Dostoevskij non nasce già come un letterato, anzi, egli dapprima apprende studi concernenti l'ingegneria militare -imposti dal padre- ma che non vanno a buon esito. La passione per le letture, la fragilità di una famiglia rumorosa e disgregata, la morte -l'omicidio, o l'apoplessia- del padre, il repentino evento di epilessia, - il quale accompagnerà Dostoevskij per l'intera vita- la curiosità smodata di osservare attorno a sè la natura umana; connotano una delle personalità letterarie più sature, imperdibili e imprinte nella storia della letteratura russa, ed europea, internazionale.
La vita di Dostoevskij è segnata altresì da un altro evento cruciale: la mancata fucilazione al plotone d'esecuzione, grazia concessagli dallo Zar Nicola.
tale evento, comporta il trauma di scatti epilettici. Egli fu accusato di cospirazione per aver preso parte ad una società segreta, deleteria nei riguardi del governorato; in effetti, Dostoevskij non era un membro fisso dei raduni, ma solo un ascoltatore qualsiasi che andava a crocchio con altri. Ciò nonostante, si ritrova prigioniero nel penitenziario dei santi Pietro e Paolo, quando d'improvviso un soldato lo desta mentre il detenuto si ritrova ammantato da una calda coperta: -Per non aver denunciato, dunque non aver collaborato e inoltre, peccato di reticenza alla disvelazione dei nomi dei cospiratori!- ... ivi, il rullo di tamburi sortirà la vita dell'autore, che tra meno di cinque minuti verrà accoppato, senza obiezioni. Già summenzionato, una manna piomba dall'alto: è la liberazione dall'uccisione efferata, pari tempo è la condanna obbligatoria ai lavori forzati in Siberia; Omsk, il nome della città cui egli non potrà mai lavare via dalla pelle, dalle mani stanche, dalle vene varicose, e dal viso -Dostoevskij si profila così- emaciato, pressoché tisico. A seconda dei gradi, ai condannati venivano affidate le categorie: miniere, fortezze o fabbriche da sbrigare.

● ELENCO DEI DATI
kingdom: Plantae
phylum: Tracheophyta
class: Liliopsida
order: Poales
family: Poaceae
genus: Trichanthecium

● SCOPO DEL COMPITO
Riprenda il testo sulla vita di Dostoevskij dopo la sua ultima frase e ne scriva il seguito.

● RISPOSTA AL COMPITO
Quando si crede che la vita di un autore non influenzi le proprie vicissitudini, non si crede sbagliato, poiché possono esservi alcuni stoici che braccano le proprie incontinenze emotive costruendo immaginari fittizi, per imbastire una realtà quasi comoda, o più compenetrante ai propri ideali, più saporita, più sporca, più speziata; Dall'altra sponda vi sono coloro che vogliono tornire la propria definizione di vivere figurandosi storie tanto meste quanto la loro stessa esistenza, addirittura riportare posti, sensazioni, filosofie apprese lungo la via.
Non è di certo la prima volta che tocca il fondo, durante la prigionia riesce ad ergersi e a sottostare alle stentoree ingiunzioni; è acquiescente, tacito. Un uomo dagli occhi scavati, penetranti, dal viso un po' giallognolo malaticcio, dalla fronte solenne. Tant'è che con l'intercorrere degli anni, l'iride dello scrittore diverrà quasi ipertrofica.
Ma cos'è che nasce in Dostoevskij? perché oggi è ritenuto come la quintessenza dei classici da non perdere d'occhio? chi è, in effetti costui?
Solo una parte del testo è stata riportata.